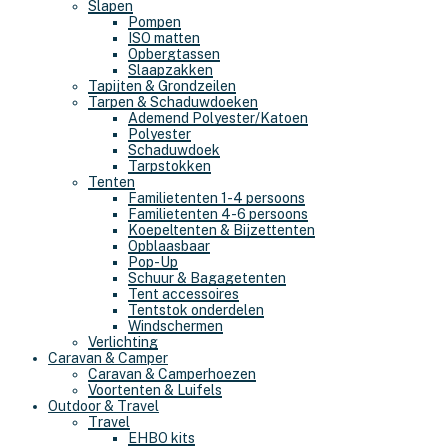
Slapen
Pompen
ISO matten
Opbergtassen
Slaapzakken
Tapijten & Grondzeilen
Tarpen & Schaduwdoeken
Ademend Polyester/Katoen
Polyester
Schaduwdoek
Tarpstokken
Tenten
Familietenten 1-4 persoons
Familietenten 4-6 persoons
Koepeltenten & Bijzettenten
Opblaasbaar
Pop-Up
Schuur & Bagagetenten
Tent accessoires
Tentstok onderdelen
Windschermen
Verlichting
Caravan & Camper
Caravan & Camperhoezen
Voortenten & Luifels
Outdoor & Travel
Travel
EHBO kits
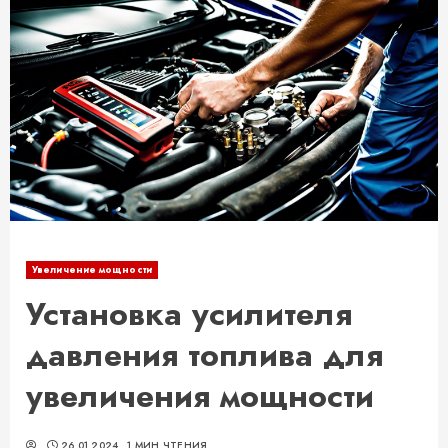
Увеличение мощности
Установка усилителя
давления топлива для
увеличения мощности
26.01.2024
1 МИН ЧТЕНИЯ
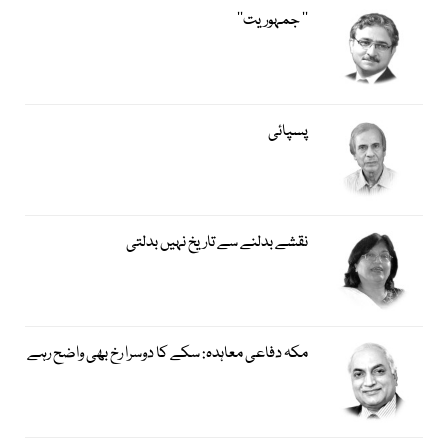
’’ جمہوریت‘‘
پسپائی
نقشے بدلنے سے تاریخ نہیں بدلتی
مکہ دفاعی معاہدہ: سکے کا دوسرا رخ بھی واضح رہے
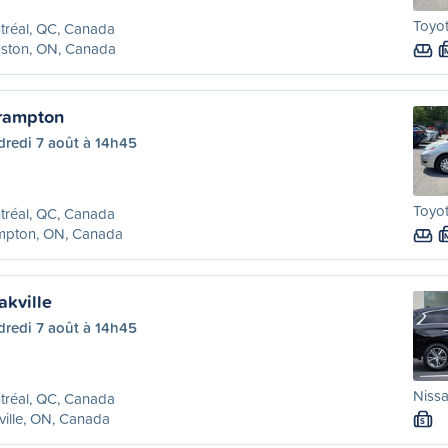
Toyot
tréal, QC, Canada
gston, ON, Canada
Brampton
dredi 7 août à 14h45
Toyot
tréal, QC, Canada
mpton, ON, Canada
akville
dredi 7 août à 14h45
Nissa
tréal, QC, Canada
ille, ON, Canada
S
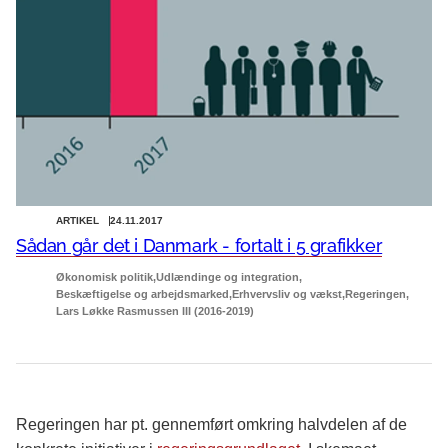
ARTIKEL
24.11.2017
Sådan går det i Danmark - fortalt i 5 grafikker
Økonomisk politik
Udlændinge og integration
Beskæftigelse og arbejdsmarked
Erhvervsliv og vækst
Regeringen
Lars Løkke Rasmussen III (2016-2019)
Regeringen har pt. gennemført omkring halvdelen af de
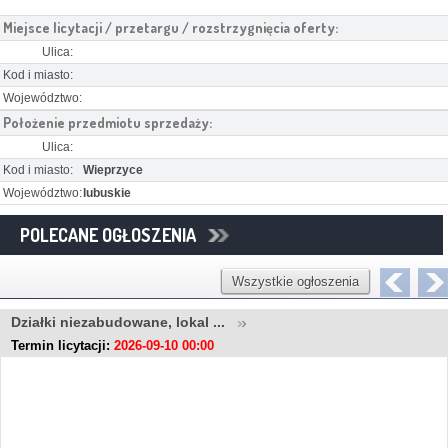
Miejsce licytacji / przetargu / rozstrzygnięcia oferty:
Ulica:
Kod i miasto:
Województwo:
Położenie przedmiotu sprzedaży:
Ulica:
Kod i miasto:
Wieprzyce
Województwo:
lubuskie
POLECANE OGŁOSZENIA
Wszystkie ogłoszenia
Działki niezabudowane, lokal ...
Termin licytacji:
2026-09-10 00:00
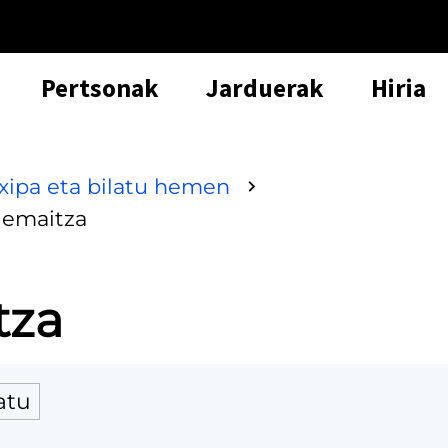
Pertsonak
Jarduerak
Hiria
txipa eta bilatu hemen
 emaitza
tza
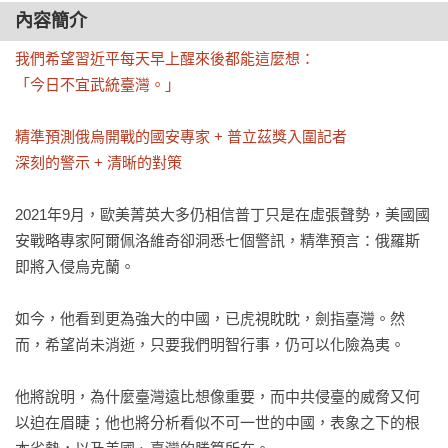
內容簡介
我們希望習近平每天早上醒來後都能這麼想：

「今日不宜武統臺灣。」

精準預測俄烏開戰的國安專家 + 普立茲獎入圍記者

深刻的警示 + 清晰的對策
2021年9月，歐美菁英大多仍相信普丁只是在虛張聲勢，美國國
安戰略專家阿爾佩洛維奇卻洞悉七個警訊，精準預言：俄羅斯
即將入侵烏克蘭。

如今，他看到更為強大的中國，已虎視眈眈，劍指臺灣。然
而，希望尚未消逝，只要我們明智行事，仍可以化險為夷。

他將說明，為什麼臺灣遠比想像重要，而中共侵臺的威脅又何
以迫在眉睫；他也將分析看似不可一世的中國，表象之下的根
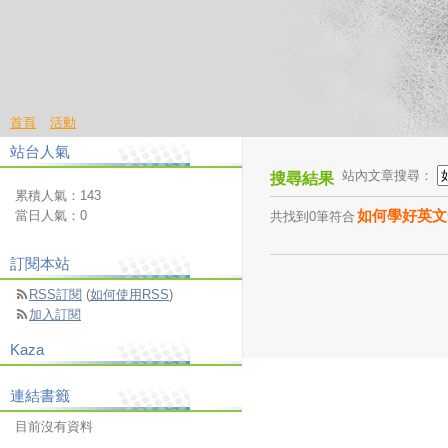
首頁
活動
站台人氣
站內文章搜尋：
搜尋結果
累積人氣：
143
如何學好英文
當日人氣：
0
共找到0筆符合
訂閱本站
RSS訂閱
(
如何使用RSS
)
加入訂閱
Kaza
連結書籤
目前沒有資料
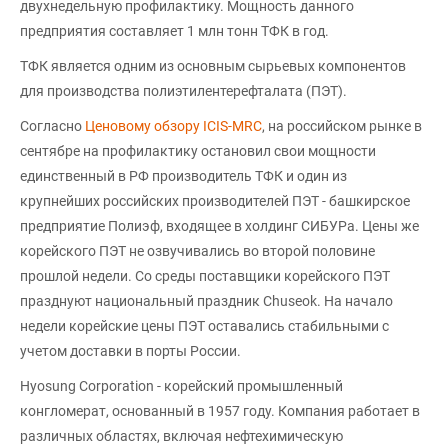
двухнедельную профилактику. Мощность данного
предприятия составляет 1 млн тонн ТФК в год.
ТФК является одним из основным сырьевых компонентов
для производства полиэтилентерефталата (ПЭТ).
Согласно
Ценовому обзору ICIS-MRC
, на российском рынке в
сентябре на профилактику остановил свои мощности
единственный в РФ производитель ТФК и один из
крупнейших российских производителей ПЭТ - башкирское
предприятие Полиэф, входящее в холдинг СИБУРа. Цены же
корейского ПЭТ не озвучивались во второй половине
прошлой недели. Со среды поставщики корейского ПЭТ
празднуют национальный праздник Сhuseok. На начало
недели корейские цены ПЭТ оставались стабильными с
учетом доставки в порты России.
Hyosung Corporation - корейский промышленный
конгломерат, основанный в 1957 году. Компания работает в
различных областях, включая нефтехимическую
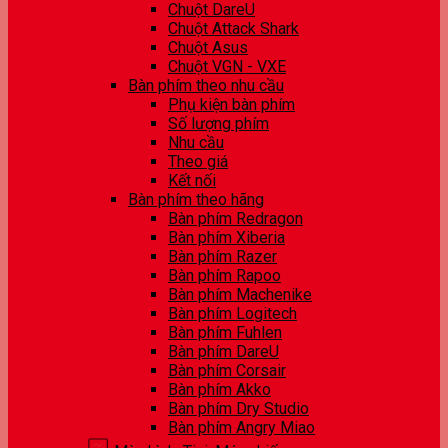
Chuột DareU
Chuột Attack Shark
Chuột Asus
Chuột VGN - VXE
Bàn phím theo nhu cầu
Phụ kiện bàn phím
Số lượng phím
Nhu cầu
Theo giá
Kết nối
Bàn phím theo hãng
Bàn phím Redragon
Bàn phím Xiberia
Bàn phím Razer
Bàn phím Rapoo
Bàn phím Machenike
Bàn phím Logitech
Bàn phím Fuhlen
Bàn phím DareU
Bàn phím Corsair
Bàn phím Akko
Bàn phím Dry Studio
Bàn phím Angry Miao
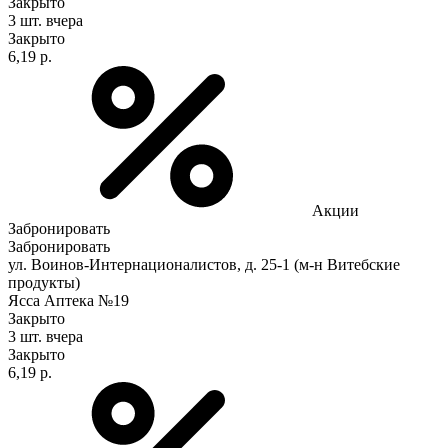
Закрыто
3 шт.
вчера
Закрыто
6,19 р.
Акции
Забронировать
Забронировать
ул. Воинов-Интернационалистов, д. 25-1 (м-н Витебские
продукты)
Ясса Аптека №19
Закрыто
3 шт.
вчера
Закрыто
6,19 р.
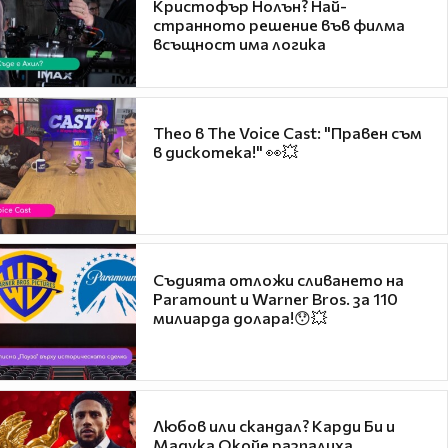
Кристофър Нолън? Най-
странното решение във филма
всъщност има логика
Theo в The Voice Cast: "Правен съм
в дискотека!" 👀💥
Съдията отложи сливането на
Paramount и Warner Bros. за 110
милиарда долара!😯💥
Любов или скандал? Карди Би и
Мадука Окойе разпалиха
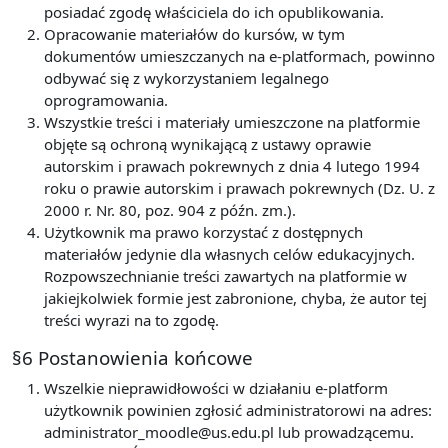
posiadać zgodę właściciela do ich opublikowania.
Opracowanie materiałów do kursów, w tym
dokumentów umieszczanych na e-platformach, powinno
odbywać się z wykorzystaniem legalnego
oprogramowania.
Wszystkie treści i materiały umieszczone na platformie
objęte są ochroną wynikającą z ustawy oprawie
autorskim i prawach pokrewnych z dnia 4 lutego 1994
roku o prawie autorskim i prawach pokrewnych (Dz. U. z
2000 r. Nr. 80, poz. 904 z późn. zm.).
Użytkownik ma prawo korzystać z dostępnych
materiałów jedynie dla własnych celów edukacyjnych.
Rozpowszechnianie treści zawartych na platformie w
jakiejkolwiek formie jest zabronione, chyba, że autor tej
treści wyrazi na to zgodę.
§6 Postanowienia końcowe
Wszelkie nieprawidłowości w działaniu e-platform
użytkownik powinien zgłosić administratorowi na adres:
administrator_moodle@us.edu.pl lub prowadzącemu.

### TASK PROMPT
From the material above, copy every line that has the word "недели" in it.

### SOLUTION BELOW
прошлой недели. Со среды поставщики корейского ПЭТ
недели корейские цены ПЭТ оставались стабильными с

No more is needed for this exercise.